Тишина, безусловно, помогает мне прийти в себя. Втягиваю ночной воздух. Тут, за углом театра, просто звенящая тишь, даже жутко. Я, правда, думала, что все улицы вокруг театра должны гудеть и орать. Мне показалось и, ровным счетом, нет тут ничего реального: теплота его объятия, адресованный лично мне его взгляд. И я почти успокоилась. Показалось. Зажмуриваюсь. Провожу ладонью по плечу в надежде уловить остатки тепла его легкого касания. Сначала я слышу голос, просто мягкий тихий баритон. Открываю глаза. Не показалось. Томас. Он легко дотрагивается до моей ладони. Почему меня кидает в жар?

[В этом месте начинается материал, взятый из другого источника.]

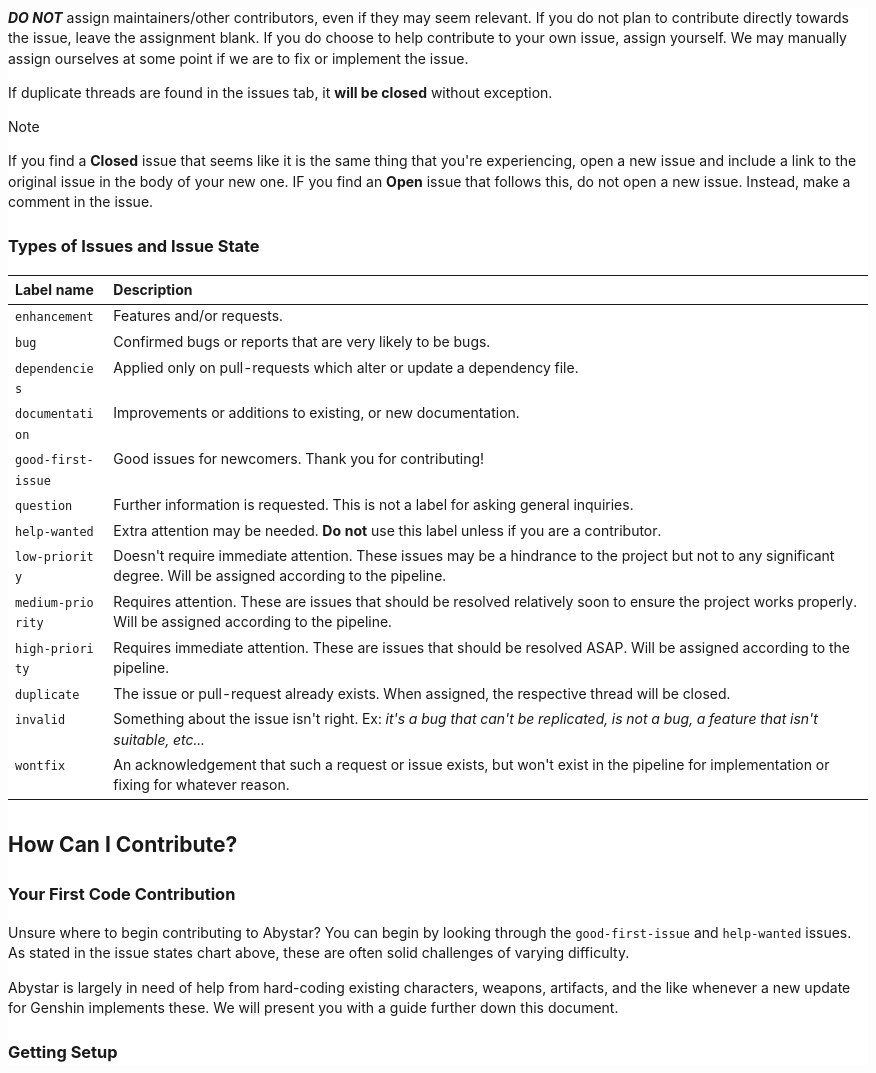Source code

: ***DO NOT*** assign maintainers/other contributors, even if they may seem relevant. If you do not plan to contribute directly towards the issue, leave the assignment blank. If you do choose to help contribute to your own issue, assign yourself. We may manually assign ourselves at some point if we are to fix or implement the issue.

If duplicate threads are found in the issues tab, it **will be closed** without exception.
> [!NOTE]
> If you find a **Closed** issue that seems like it is the same thing that you're experiencing, open a new issue and include a link to the original issue in the body of your new one. IF you find an **Open** issue that follows this, do not open a new issue. Instead, make a comment in the issue.

### Types of Issues and Issue State

| Label name | Description |
| :--- | :--- |
| `enhancement` | Features and/or requests. |
| `bug` | Confirmed bugs or reports that are very likely to be bugs. |
| `dependencies` | Applied only on pull-requests which alter or update a dependency file. |
| `documentation` | Improvements or additions to existing, or new documentation. |
| `good-first-issue` | Good issues for newcomers. Thank you for contributing! |
| `question` | Further information is requested. This is not a label for asking general inquiries. |
| `help-wanted` | Extra attention may be needed. **Do not** use this label unless if you are a contributor. |
| `low-priority` | Doesn't require immediate attention. These issues may be a hindrance to the project but not to any significant degree. Will be assigned according to the pipeline. |
| `medium-priority` | Requires attention. These are issues that should be resolved relatively soon to ensure the project works properly. Will be assigned according to the pipeline. |
| `high-priority` | Requires immediate attention. These are issues that should be resolved ASAP. Will be assigned according to the pipeline. |
| `duplicate` | The issue or pull-request already exists. When assigned, the respective thread will be closed. |
| `invalid` | Something about the issue isn't right. Ex: *it's a bug that can't be replicated, is not a bug, a feature that isn't suitable, etc...* |
| `wontfix` | An acknowledgement that such a request or issue exists, but won't exist in the pipeline for implementation or fixing for whatever reason. |

## How Can I Contribute?

### Your First Code Contribution

Unsure where to begin contributing to Abystar? You can begin by looking through the `good-first-issue` and `help-wanted` issues. As stated in the issue states chart above, these are often solid challenges of varying difficulty.

Abystar is largely in need of help from hard-coding existing characters, weapons, artifacts, and the like whenever a new update for Genshin implements these. We will present you with a guide further down this document.

### Getting Setup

Может быть, потому что прекрасный-распрекрасный мистер Хиддлстон так невозможно близко? И я трепещу только потому, что он так классно сыграл? Враки это все. Меня легонько колотит от возможности вот сейчас увидеть его настоящего. — Разрешишь проводить тебя? — если вот еще чуть-чуть он доулыбнется — вспоминаю я Чеширского кота — то ощущение такое, что кончики губ сойдутся точно на затылке. И, стоп, что? — Вот так просто? — это все настолько странно, что запасы моего удивления кончаются сразу тут же. А что? «Вы привлекательны, я чертовски привлекателен. Чего время терять?» — Почему нет? Может, потому что я семнадцать лет в каком-то стабильном браке — и просто чую, как он сейчас разрушится, стоит тебе пойти вот так рядом со мной? Может, потому что я везу фанатское фото с тобой сыну? — Разрешишь? — Томас заглядывает в глаза и протягивает открытую ладонь. И вот тут мой мозг совершает ему несвойственное: отбрасывает все лишнее, все рациональное и выдает только нелепо-легкомысленное «мне все равно, ах, мне ровным счетом наплевать!». И я знаю, ах, я точно знаю, что дальше буду верить, что вот такой он — настоящий. Буду верить, наплевав на все, пока не оборвётся пресловутая ниточка, связавшая нас сегодня ночью. Пальцы мои уже скользят в его ладонь. И отчего-то ощущается это очень правильно…

Загрузка...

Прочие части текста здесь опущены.